Everyone working in any form of project leadership role will receive dozens through to hundreds of emails daily. Some of these will be relatively anonymous distributions of project statistics, broadcast to large sections of the project team, but many will be direct person-to-person notes covering anything from simple status updates to very specific requests or responses.
Of all of the notes you receive, how many of the personal pieces of correspondence do you actually acknowledge or respond to? and have you ever considered how powerful a team building and rewarding opportunity even the simplest response may be?

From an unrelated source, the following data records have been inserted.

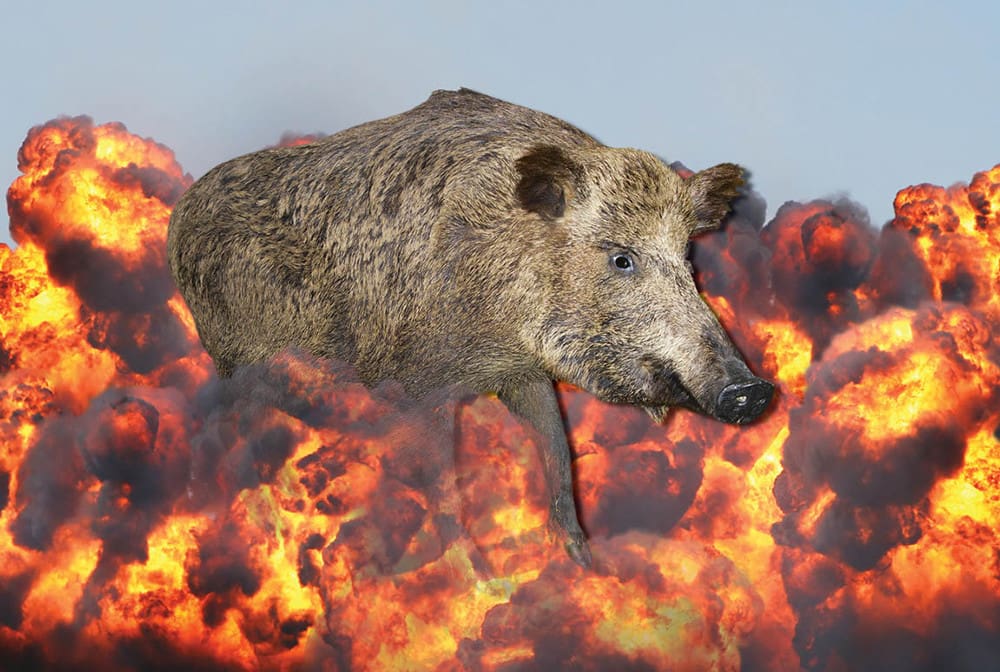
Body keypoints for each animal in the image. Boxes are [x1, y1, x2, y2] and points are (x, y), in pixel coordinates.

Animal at [167, 88, 774, 568]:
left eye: (690, 260)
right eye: (621, 259)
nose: (753, 389)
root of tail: (181, 214)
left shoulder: (522, 372)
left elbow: (557, 452)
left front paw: (581, 559)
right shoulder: (417, 382)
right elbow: (444, 481)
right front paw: (474, 569)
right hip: (233, 356)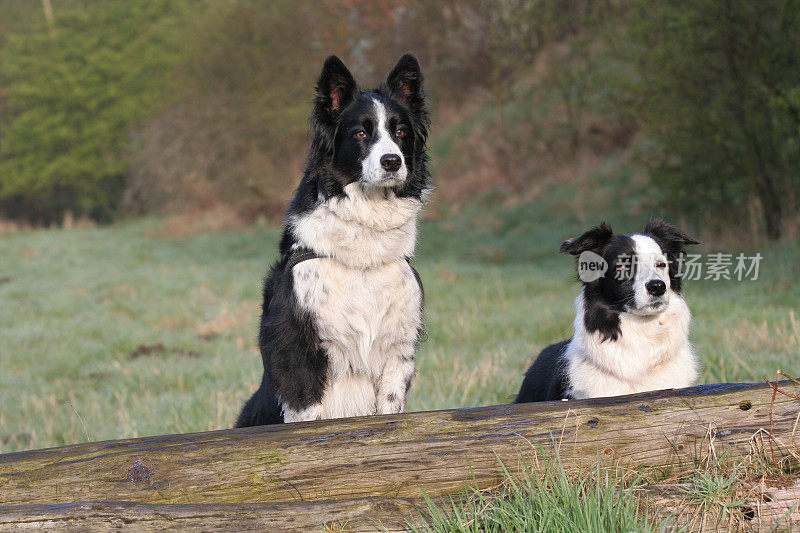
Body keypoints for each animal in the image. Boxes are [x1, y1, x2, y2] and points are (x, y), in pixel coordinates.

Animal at [236, 54, 432, 426]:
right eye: (360, 133)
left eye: (400, 132)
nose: (392, 161)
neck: (363, 259)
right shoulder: (297, 350)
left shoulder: (398, 349)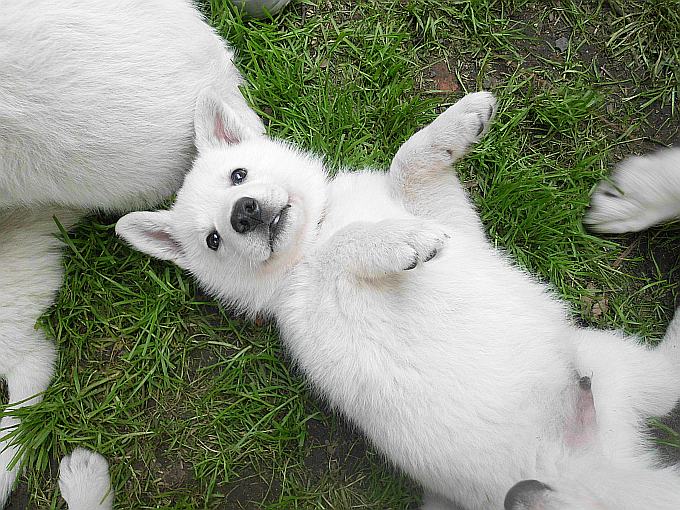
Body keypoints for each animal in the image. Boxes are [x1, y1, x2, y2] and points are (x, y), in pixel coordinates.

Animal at [117, 92, 680, 510]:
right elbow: (348, 248)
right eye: (213, 240)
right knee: (664, 388)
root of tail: (603, 467)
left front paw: (459, 123)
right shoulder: (323, 299)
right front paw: (399, 241)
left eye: (238, 175)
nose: (244, 213)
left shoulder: (454, 223)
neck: (317, 231)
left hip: (601, 361)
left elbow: (405, 161)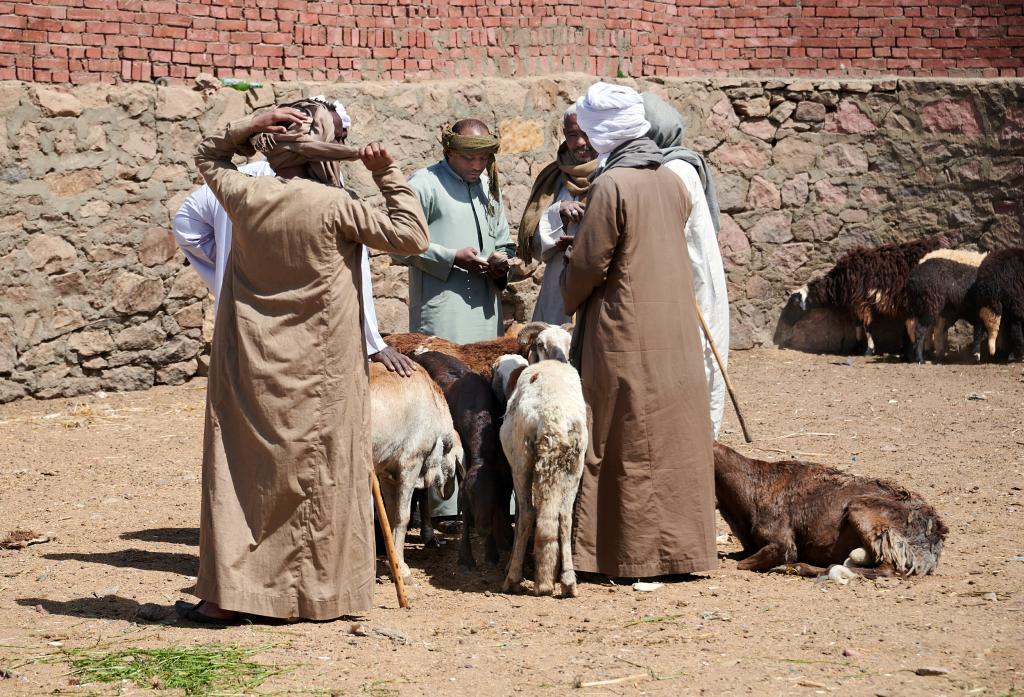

Responses can be a simple as hitting the “reply” button, typing “Thank you” in the body of the message then hitting send, through to a longer note indicating why you appreciate the information or contact with specifics if appropriate. To you, this action may be a 10 second excursion from your day to day tasks that has no real significance to your day, but to the person who sent you the original note and receives the subsequent thank you or similar expression of gratitude, this 10 seconds may mean the difference between their positive engagement in the delivery of the project, their ongoing commitment to your team and even their retention within the project organisation or their feeling taken for granted and being disengaged from the task at hand, after all, who wants to work in an organisation or for a boss that doesn’t care about them.
Fitting Thank You Into Your Routine
I am not suggesting that you spend your entire day responding on these tasks, but I am recommending that, as a matter of course, you aim to respond to any direct correspondence from any member of your project team with some form of gratitude and recognition. Perhaps, even, on occasion, doing a “reply all” when you are only one of the recipients, particularly if you are one of the more senior. This opportunity publicly recognises to the contribution of the sender and may also encourage some of your colleagues to start the practice. Every manager these days has a smart phone or similar device, so you could easily fit a thank you routine into your day, spending 10 free minutes during a commute or waiting in line for coffee to be grateful to your staff rather than checking Facebook or LinkedIn.
If you consider how much time an effective project manager will spend on communications and team development, taking 2 minutes from your day to respond to several of these direct pieces of correspondence is an incredibly efficient and effective way to develop your team spirit.